# [Given passage]
Harrington was the number one two-row malt variety in western Canada from 1985 to 2001, according to certified seed supplier SeCan. At its peak, a University of Saskatchewan publication notes, “Harrington took up 60 per cent of the barley acreage across Western Canada and 40 per cent in the United States.”
In 1986 flax-breeder Dr. Gordon Rowland’s (PhD) first variety, Vimy, was released. Saskatchewan producers soon saw how well it performed under drought conditions. This, and subsequent CDC varieties, would transform Saskatchewan from a bit-player to Canada’s top producer.
Calibre oat, developed by Dr. Brian Rossnagel (PhD) and released in 1983, became another marquee variety, by late in the decade becoming the most popular in Saskatchewan, comprising one third of commercial acreage. Derby, released in 1988, was a further improvement. Together, they came to dominate in both Saskatchewan and Alberta into the following decade.
During the 1980’s the CDC released many other crop varieties – hard red spring wheat, durum, two-row and six-row feed barley, the first Canadian hulless barley, faba beans, red lentil, and a yellow field pea (Bellevue in 1986). By 1987, Saskatchewan would become the leading province in pea production, reaching 380,000 acres (from just 1,000 acres in 1967).
New projects included weed control, development of an edible oil flax, and an annual canarygrass breeding program.
Two facilities invaluable to the work of CDC staff were the Kernen and Goodale research farms, both developed from lands acquired by the university during the previous decade. The John Goodale farm, seven quarter-sections located southeast of Saskatoon near the tiny community of Floral, was purchased in 1972. The Kernen farm was the gift of two sections of land one mile east of Saskatoon on Highway 5 by Fred W. Kernen, a graduate of the College of Agriculture and part-time extensionist with the Department of Crop Science.
Dr. Herman Austenson (PhD), who became head of the Crop Science and Plant Ecology Department and also headed the Crop Development Centre (from 1975-83), negotiated the acquisition of both farms. Art Wenhardt, field superintendant at the U of S, also played a role in the Kernen negotiations. He became manager of Goodale, directing its transformation from run-down farm to research facility.

# [Supplied entries]
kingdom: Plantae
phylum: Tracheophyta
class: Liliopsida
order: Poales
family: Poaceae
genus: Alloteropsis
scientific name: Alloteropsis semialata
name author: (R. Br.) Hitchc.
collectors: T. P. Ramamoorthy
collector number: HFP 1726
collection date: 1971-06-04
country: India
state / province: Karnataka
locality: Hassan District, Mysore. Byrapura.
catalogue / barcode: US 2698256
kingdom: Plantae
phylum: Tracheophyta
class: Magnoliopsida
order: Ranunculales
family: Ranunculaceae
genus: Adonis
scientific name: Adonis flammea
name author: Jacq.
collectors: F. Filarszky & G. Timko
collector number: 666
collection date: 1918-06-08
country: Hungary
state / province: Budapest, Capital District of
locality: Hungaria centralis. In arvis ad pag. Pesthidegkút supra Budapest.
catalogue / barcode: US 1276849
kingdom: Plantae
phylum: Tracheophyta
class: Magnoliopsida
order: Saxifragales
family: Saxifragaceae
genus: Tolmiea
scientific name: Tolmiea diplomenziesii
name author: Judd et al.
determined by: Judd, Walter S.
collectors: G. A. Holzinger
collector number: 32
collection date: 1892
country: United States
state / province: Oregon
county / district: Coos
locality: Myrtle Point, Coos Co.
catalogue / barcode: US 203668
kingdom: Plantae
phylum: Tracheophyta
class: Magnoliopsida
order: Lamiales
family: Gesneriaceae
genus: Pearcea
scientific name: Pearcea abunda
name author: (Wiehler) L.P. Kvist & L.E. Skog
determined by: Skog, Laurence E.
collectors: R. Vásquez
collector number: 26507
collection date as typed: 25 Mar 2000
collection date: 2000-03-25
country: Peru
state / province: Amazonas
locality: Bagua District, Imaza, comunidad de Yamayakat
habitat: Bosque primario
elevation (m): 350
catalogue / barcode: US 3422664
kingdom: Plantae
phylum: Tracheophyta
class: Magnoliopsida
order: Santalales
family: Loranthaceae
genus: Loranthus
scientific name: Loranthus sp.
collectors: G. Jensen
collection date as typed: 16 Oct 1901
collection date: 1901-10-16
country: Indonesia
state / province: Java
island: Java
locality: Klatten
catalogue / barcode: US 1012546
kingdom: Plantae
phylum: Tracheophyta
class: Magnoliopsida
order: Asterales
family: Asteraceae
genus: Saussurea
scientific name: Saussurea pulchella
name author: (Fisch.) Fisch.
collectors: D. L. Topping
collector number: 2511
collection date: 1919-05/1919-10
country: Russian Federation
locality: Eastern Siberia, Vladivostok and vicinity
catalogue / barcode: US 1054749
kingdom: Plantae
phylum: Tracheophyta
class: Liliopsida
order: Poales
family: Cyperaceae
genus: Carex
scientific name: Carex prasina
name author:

# [Check your understanding]
- a) In the passage on Saskatchewan crop breeding, who negotiated the acquisition of both the Kernen and Goodale farms?
- b) Return the part of the passage on Saskatchewan crop breeding starting with "Dr. Herman Austenson" and going on through "to research facility.".
The data come from a separate source.

# [Answers]
- a) Dr. Herman Austenson (PhD)

- b)
Dr. Herman Austenson (PhD), who became head of the Crop Science and Plant Ecology Department and also headed the Crop Development Centre (from 1975-83), negotiated the acquisition of both farms. Art Wenhardt, field superintendant at the U of S, also played a role in the Kernen negotiations. He became manager of Goodale, directing its transformation from run-down farm to research facility.